Every girl has her “wolf,” which apparently is supposed to be like each of one of the developer’s ex-boyfriends. They are archetypes for men. One is a lumberjack who spends all day chopping at trees and drinking beer. Another is the “cool guy” who is smooth and wears a leather jacket. These aren’t your typical “wolves” and took me by surprise. I didn’t know they were the wolves until I completed the first chapter and it said “Wolf encountered: yes!” Wolf? I don’t remember seeing a wolf…was the wolf…WATCHING ME?

These wolves are pretty much ordinary people on the surface (except for the werewolf) but your character often talks about the romance or fascination with giving in and submitting. A sort of perverse enjoyment out of not being in control. 

And to relate this to the actual mechanics of the game, you don’t have much control as a player. You can walk, run, or interact with objects, but you don’t decide how your character interacts with the objects—she does. And maybe you wanted to be a good girl and just stay on the path, but you’re penalized for it. You are essentially forced to get yourself lost. Never before have I played a video game where I was actually encouraged to get lost—and never have I been more enticed by it.

After you meet your wolf, you black out, and wake up lying in front of your grandmother’s house in the rain. You walk very slowly, almost in a trance, into the house, where you go on an on-rails, first-person journey through it. This is definitely the weirdest part of the game, and I can barely begin to interpret it. And it is up to you to interpret what happened during the blackout. I have heard people say that you were raped, but I don’t think that’s what the designers intended. I think it is your character coming to a sudden realization, perhaps the loss of her innocence, snatched away by her wolf. When she goes into grandmother’s house, everything is chaos, and not the way it used to be. I have heard that you are murdered in the house, but really it’s open to interpretation.
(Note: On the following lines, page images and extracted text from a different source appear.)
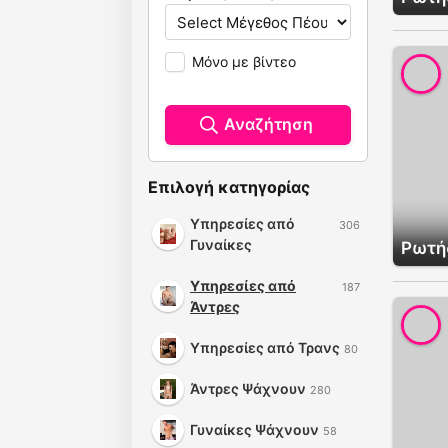
Μόνο με βίντεο
Αναζήτηση
Επιλογή κατηγορίας
Υπηρεσίες από
306
Γυναίκες
Ρωτήσ
Υπηρεσίες από
187
Άντρες
Υπηρεσίες από Τρανς
80
Άντρες Ψάχνουν
280
Γυναίκες Ψάχνουν
58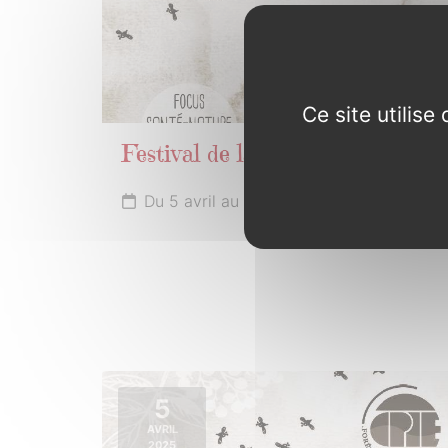
Ce site utilis
Festival de la biodiversité
Du 5 avril au 1er mai 2025
5
AVRIL
2025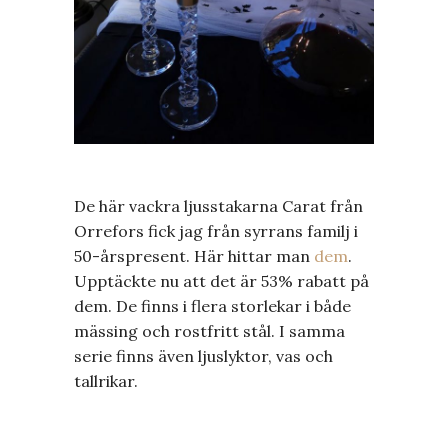
De här vackra ljusstakarna Carat från
Orrefors fick jag från syrrans familj i
50-årspresent. Här hittar man
dem
.
Upptäckte nu att det är 53% rabatt på
dem. De finns i flera storlekar i både
mässing och rostfritt stål. I samma
serie finns även ljuslyktor, vas och
tallrikar.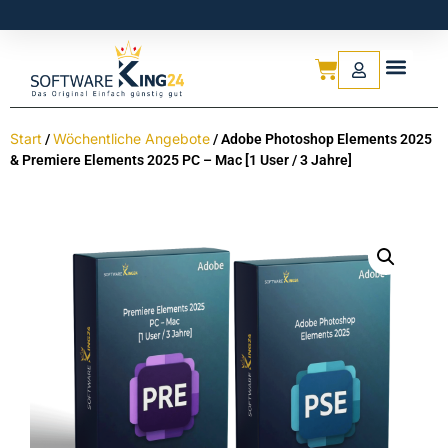
Start
Wöchentliche Angebote
/
/ Adobe Photoshop Elements 2025
& Premiere Elements 2025 PC – Mac [1 User / 3 Jahre]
That’s what I love about games like this. You are completely free to interpret them in the way you want to. That’s what makes this game art—it evokes different responses, and means something different, to each individual. The soundtrack, the art design, all contribute to making The Path a truly beautiful game. 

My only complaint might be that this game is far too slow. I understand that it is a stop-and-smell-the-flowers kind of game, where you are supposed to take in all the sights and explore everything, but the walking speed is much slower than it needs to be, and frustrated me. You can run, but I stopped running early on because I realized that it actually makes things worse. The camera lifts up and gives an overhead view, with your character at the top of the screen, making it impossible to see what’s in front of you, and it gets much darker on top of that. Also, the coin flowers that you are supposed to collect (there are 144 of them, for symbolic reasons that won’t really make sense unless you read the developer’s blog) disappear when you begin running. So the game basically encourages you to walk the whole time. I’d rather you be able to run, without the negative side-effects.

This game divided people into two camps: the more hardcore gamers who criticized it for not even really being a game, and the more casual ones who loved everything about it. But what’s important is that more games like this need to be made, or the video game industry will never evolve. We have enough Call of Duty’s; we need more games like this that push intellectual boundaries and actually stimulate us, the way literature and cinema have for decades. This is as “art game” as it gets, and I loved it. If you open your mind and give it a chance, I think you will too.